Urgent considerations
See Differentials for more details
Foreign body
Acute dysphagia can be due to foreign bodies and food impaction in the pharynx or oesophagus. Associated symptoms include odynophagia, foreign body sensation, and excessive secretions.
Foods can also become lodged at the level of the upper oesophageal sphincter, which may lead to airway obstruction and death from asphyxiation.
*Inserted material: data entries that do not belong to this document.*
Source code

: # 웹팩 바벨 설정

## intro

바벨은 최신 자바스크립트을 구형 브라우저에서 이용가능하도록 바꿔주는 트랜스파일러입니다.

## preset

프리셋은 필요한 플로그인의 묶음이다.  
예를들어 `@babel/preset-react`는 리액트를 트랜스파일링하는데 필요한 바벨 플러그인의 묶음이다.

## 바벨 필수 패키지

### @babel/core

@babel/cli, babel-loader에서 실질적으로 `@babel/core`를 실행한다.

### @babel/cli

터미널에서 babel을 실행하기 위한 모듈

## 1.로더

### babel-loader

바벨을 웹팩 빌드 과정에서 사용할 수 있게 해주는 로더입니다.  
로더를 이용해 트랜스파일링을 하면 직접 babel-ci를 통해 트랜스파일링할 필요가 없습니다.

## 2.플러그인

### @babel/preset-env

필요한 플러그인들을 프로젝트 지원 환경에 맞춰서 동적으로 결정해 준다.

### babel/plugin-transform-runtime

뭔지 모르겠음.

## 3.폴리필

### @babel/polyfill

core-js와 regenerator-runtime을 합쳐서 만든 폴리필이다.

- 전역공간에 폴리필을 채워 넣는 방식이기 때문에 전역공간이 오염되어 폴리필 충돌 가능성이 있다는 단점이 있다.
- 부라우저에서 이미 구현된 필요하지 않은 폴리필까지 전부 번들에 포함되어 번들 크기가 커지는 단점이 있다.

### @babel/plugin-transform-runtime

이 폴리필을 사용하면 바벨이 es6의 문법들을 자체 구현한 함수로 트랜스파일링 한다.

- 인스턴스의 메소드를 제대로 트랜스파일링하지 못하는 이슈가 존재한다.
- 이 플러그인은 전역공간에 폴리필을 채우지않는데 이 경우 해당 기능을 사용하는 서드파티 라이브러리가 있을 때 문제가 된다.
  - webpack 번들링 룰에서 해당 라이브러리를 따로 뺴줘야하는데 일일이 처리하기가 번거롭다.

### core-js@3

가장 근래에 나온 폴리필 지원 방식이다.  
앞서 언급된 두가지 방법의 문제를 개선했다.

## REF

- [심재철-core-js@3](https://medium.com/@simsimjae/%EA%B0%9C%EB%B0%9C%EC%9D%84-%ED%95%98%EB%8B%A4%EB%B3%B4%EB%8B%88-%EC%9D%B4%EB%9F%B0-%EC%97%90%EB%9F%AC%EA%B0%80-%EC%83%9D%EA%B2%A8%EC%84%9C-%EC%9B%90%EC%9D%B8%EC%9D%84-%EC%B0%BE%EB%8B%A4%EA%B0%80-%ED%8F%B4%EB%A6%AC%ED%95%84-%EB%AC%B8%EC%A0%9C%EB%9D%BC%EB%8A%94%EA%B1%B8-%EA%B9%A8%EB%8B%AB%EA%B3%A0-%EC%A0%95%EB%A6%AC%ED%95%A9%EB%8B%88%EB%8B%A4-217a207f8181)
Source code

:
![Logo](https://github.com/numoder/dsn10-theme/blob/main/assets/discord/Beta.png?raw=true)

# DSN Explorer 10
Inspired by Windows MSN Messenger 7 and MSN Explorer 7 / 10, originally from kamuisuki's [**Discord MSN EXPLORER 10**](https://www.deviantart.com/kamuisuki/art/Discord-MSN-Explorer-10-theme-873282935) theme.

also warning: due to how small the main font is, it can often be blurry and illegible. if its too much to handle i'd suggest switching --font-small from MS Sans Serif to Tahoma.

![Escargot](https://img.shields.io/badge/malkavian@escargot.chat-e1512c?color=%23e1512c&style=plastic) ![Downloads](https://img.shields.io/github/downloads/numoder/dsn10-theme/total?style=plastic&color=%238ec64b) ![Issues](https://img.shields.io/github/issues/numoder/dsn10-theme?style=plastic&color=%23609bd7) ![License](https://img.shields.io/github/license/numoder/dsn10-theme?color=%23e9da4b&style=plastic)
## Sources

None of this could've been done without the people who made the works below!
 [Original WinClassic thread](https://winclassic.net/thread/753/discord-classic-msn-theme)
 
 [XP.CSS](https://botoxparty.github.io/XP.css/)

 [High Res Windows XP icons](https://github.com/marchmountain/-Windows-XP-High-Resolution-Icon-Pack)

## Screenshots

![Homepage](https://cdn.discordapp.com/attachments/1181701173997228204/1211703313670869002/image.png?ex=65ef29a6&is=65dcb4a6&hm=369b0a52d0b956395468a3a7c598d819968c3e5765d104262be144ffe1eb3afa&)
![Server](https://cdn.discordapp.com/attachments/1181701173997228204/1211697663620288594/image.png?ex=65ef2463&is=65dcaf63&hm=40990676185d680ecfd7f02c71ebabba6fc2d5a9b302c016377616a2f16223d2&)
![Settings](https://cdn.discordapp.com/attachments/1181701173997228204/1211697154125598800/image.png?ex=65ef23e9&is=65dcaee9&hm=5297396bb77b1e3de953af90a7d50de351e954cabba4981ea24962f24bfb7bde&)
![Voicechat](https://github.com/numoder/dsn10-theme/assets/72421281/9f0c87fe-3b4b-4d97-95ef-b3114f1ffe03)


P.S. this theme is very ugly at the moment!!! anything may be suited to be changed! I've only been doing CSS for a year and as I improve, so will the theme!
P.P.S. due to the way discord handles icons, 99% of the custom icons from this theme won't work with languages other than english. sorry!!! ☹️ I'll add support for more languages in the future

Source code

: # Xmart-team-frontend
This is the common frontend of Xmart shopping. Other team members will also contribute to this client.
This may respond to hard back slaps, chest thrusts for infants, or abdominal thrusts (Heimlich manoeuvre) for children and adults.[45][46] [47]
Patients should be stabilised with appropriate management of airway and circulation and take nothing by mouth. The next step in management of a food impaction is to determine the exact location of the impaction, which can be done by plain x-rays, flexible fibre-optic nasopharyngoscopy/laryngoscopy, or computed tomography (CT) scan. Oesophagogastroduodenoscopy (OGD) plays an essential role in terms of showing the location, type of object, and configuration and providing a means of therapy.[48]
Caustic injury
Caustic injury can cause acute dysphagia, odynophagia, tongue oedema, stridor, airway obstruction, aspiration, or perforation. It can also lead to cyanosis, hypoxia, fever, tachycardia, and shock.
Patients should be stabilised with appropriate management of airway and circulation and take nothing by mouth. Identification of the specific agent ingested may help further management. It is diagnosed with fibre-optic laryngoscopy. OGD is valuable but carries the risk of perforation. To rule out perforation due to caustic injury, x-ray with Gastrografin is safe, but barium should be avoided, as it can cause mediastinitis if a perforation exists. Chest x-ray can reveal perforation.[49][50]
Stroke
Some 40% to 70% of people with stroke experience dysphagia.[2] The consequence of dysphagia in this population can be aspiration of solid and/or liquid food into the respiratory tract, which can lead to life-threatening pneumonia.[51][52] The goal of the initial evaluation is to ensure medical stability, perform an abbreviated neurological examination, and rapidly transport the patient to the CT or magnetic resonance imaging scanner so as to identify ischaemia versus haemorrhage. Because of time constraints, certain portions of the history and physical examination may be deferred until after both scanning and the decision to perform thrombolysis (in ischaemic stroke). Patients should take nothing by mouth until a standardised swallowing assessment has been performed.